Tubule-specific transcript levels correlate with renal function near the UMOD locus (rs4293393, rs12917707, and rs11864909 polymorphisms) and the disabled homolog 2 (DAB2) locus (rs11959928). The x axes represent the genomic positions of each gene on (A and C) chromosomes 16 and (D and F) 5. The y axes represent the negative logarithms of the corrected P values (significances) between the expressions of each gene and eGFR (ml/min per 1.73 m²). (A and D) Color coding represents the baseline expression of the transcripts in human kidney on the basis of the RNA sequencing data. Red, high expression in the kidney; yellow, medium expression in the kidney; green, low expression in the kidney. (B and E) On the basis of the results of the Illumina Body Map (www.ebi.ac.uk), a heat map was generated from the FPKM values of the CRATs near these SNPs. High expression values (90th percentile) are marked red, and low expression values (<10th percentile) are marked blue. Expressions with FPKM values<0.1 are marked white. *Genes without probe set identifications on the Affymetrix arrays. QRT-PCR validation confirmed the significant correlation with eGFR of the following transcripts: (C) glycoprotein 2 (GP2), UMOD, ACSM5, ACSM2A, and ACSM2B and (F) FYN binding protein (FYB) and DAB2. A shows a strong correlation between UMOD expression and eGFR, whereas the expressions of ACSM5 and -2A/2B also highly correlate with renal function. (D) At the rs11959928 locus, not only the transcript DAB2 but also, the FYB show high correlation with eGFR (PDILT, Protein disulfide isomerase-like, testis expressed; C9, Complement component 9).

Figure 5.

The expression of VEGFA correlates with renal function. The expression of VEGFA is significantly lower (*P=0.025) in samples homozygous for A alleles (A/A; n=7) at the rs881585 locus compared with samples with minor alleles (A/G; n=7 or G/G; n=7) at this locus. (A) Only control samples (eGFR>85 ml/min per 1.73 m²) were used for the analysis. (B) Microarray-based transcript levels of VEGFA correlate with renal function in tubule samples (R²=0.219, P=1.7×10⁻⁶). (C) QRT-PCR–based VEGFA transcript levels (R²=0.228, P=7.8×10⁻⁴) confirm its correlation with kidney function. (D) VEGFA protein expression (by immunohistochemistry) correlates with transcript levels.
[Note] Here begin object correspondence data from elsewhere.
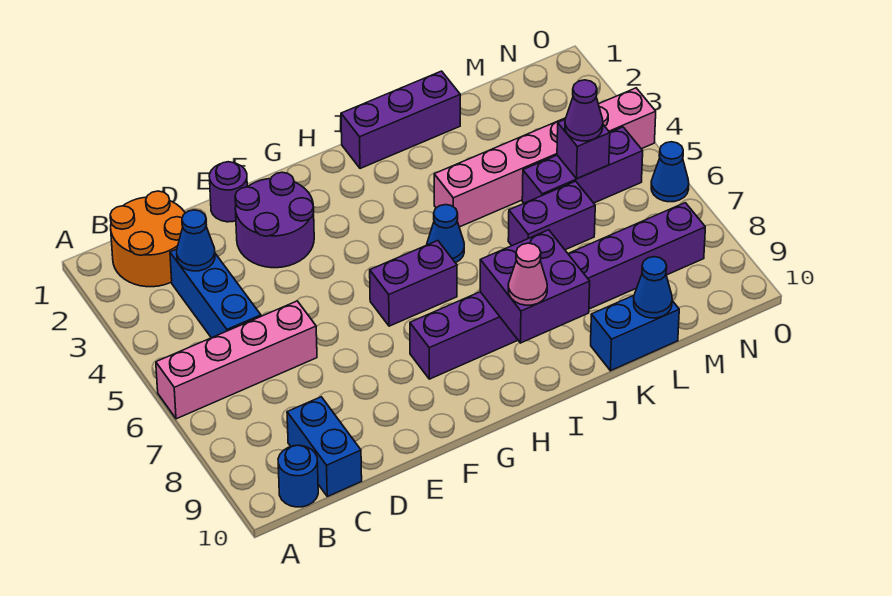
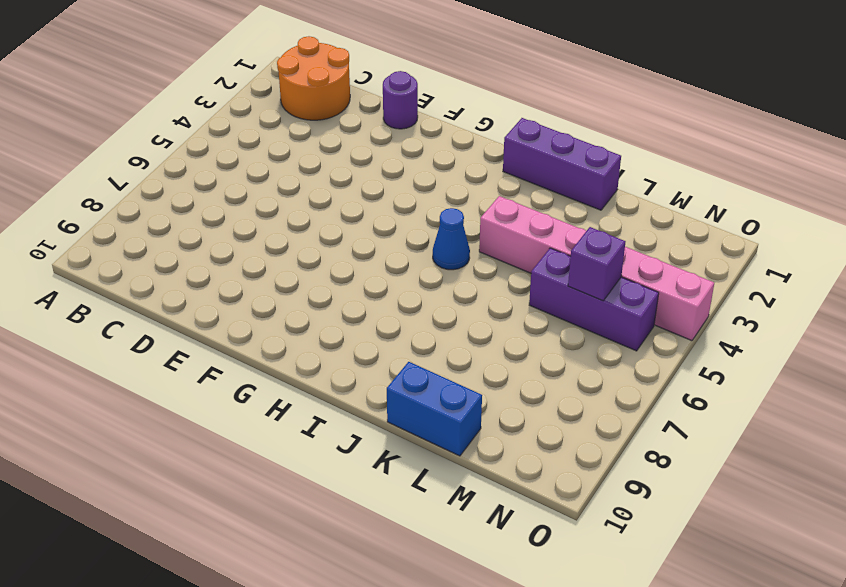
none -> pink 1x4 brick [156,301,317,419]
none -> blue 1x1 round brick [278,445,318,507]
none -> blue 1x3 brick [170,249,261,338]

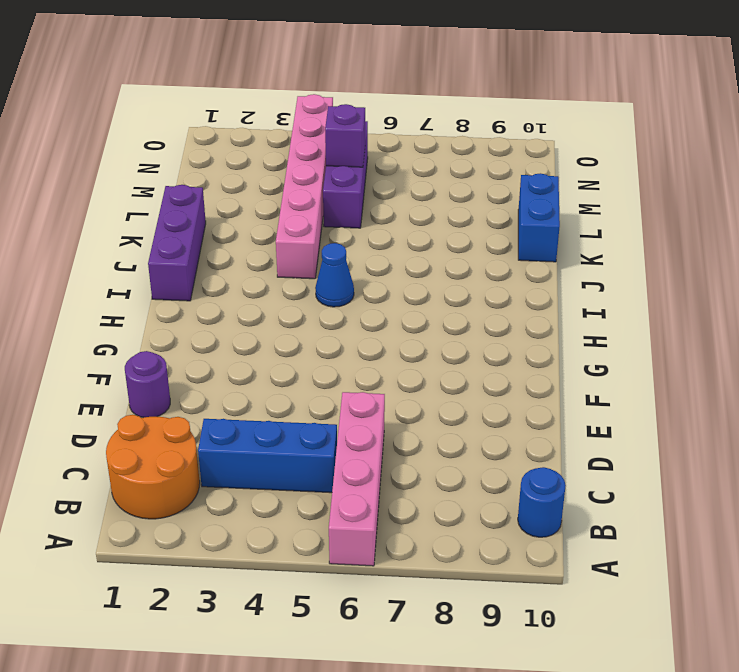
none -> blue 1x2 brick [287,397,362,497]
none -> purple 2x2 round brick [235,172,314,268]
none -> purple 1x2 brick [370,241,457,326]

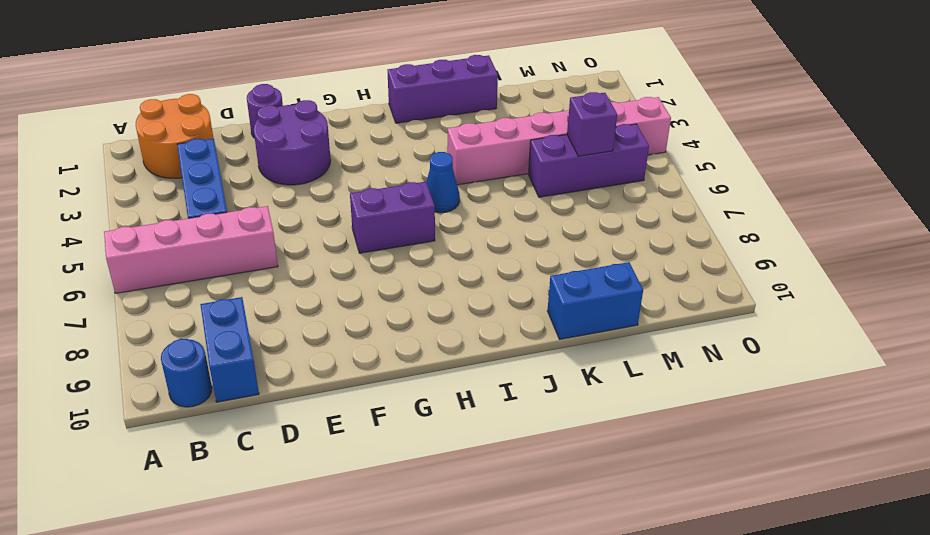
none -> purple 1x8 brick [410,203,705,379]
none -> purple 1x2 brick [508,181,595,250]
none -> blue 1x1 cone [651,142,689,202]

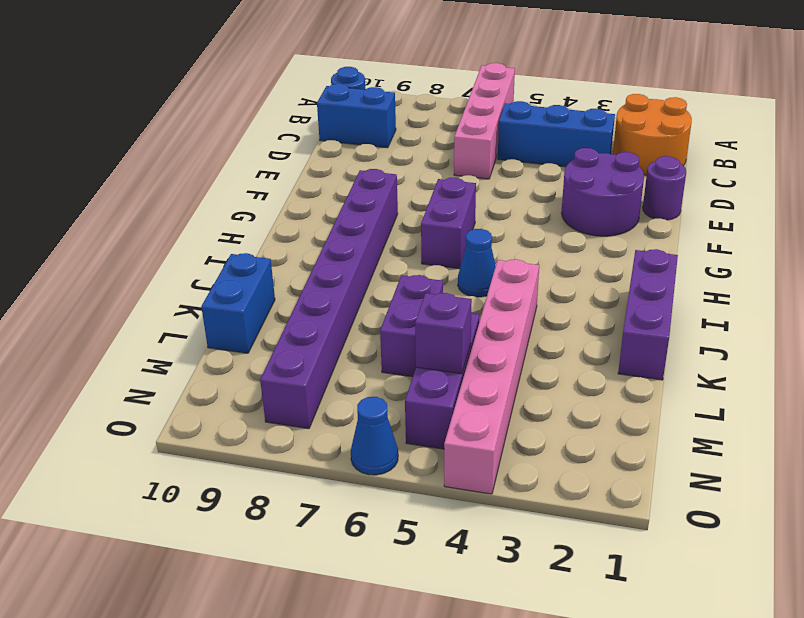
none -> blue 1x1 cone [177,210,215,271]
none -> purple 2x2 brick [480,230,590,343]
none -> blue 1x1 cone [634,257,672,318]

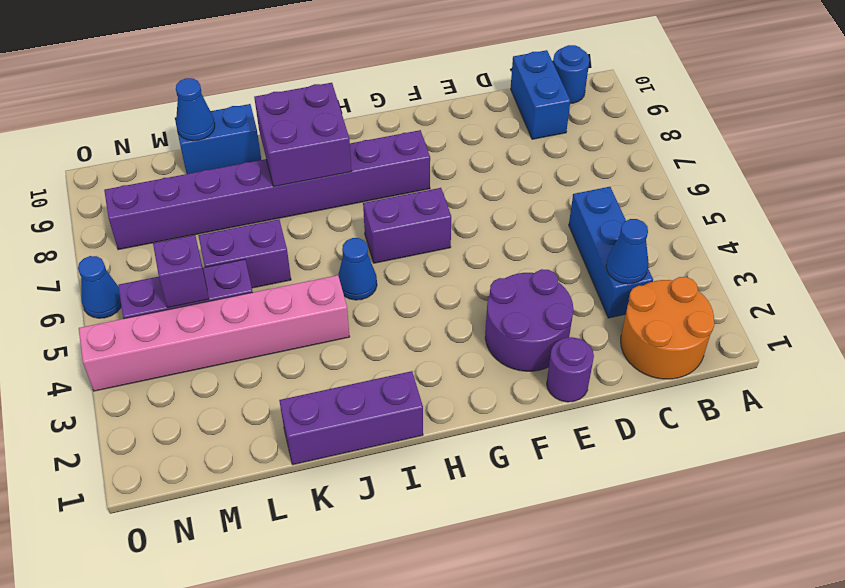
none -> pink 1x4 brick [156,301,317,419]
none -> pink 1x1 cone [508,243,547,305]
none -> purple 1x1 cone [565,80,603,141]

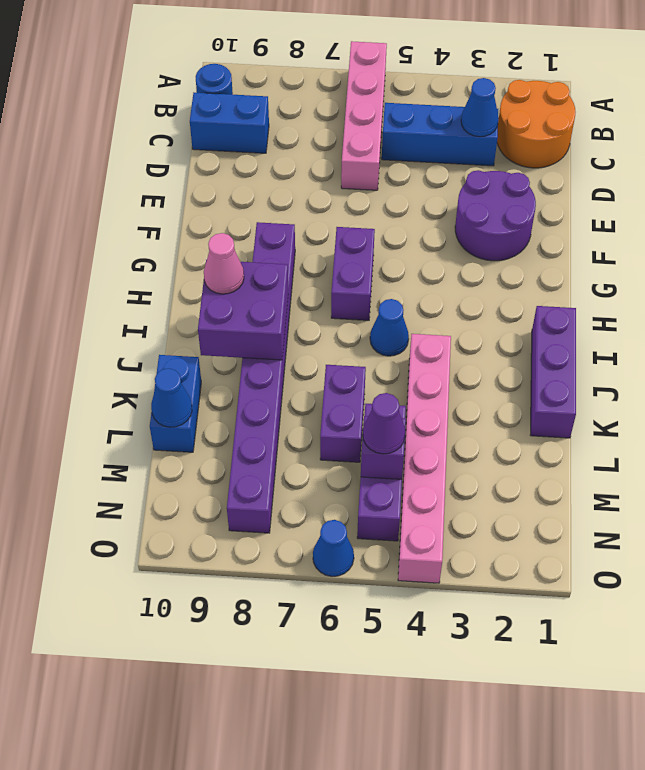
none -> purple 1x1 round brick [209,162,247,222]

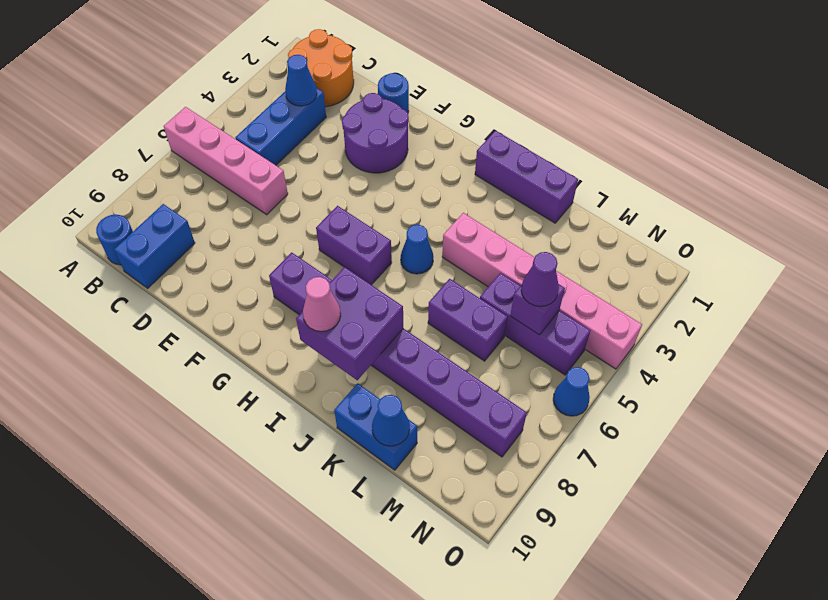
blue 1x1 round brick [378,73,409,113] -> purple 1x1 round brick [209,162,247,222]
Counterstained with hematoxylin. Scale bars, 50 μm.

Figure 6.

Kidney function-correlating CRATs form tight networks. (A) CRATs showing negative correlation with eGFR (green with P corrected<0.05) clustered around TNF and TGF-β. (B) CRATs showing positive correlation with eGFR (red with P corrected<0.05) centered around VEGFA and ERBB2 [erythroblastic leukemia viral oncogene homolog 2 (EGFR2, epidermal growth factor receptor 2)] (Ingenuity Systems).

Figure 7.

Schematic representation of the experimental design. GWASs examine the relationship between genetic variants (SNP) and disease state (CKD). The eQTL examines the relationship between transcript levels and genetic variation in control samples. Here, we investigated the relationship between transcript levels around CKD risk variants and kidney function by examining the contribution of genetic and environmental factors.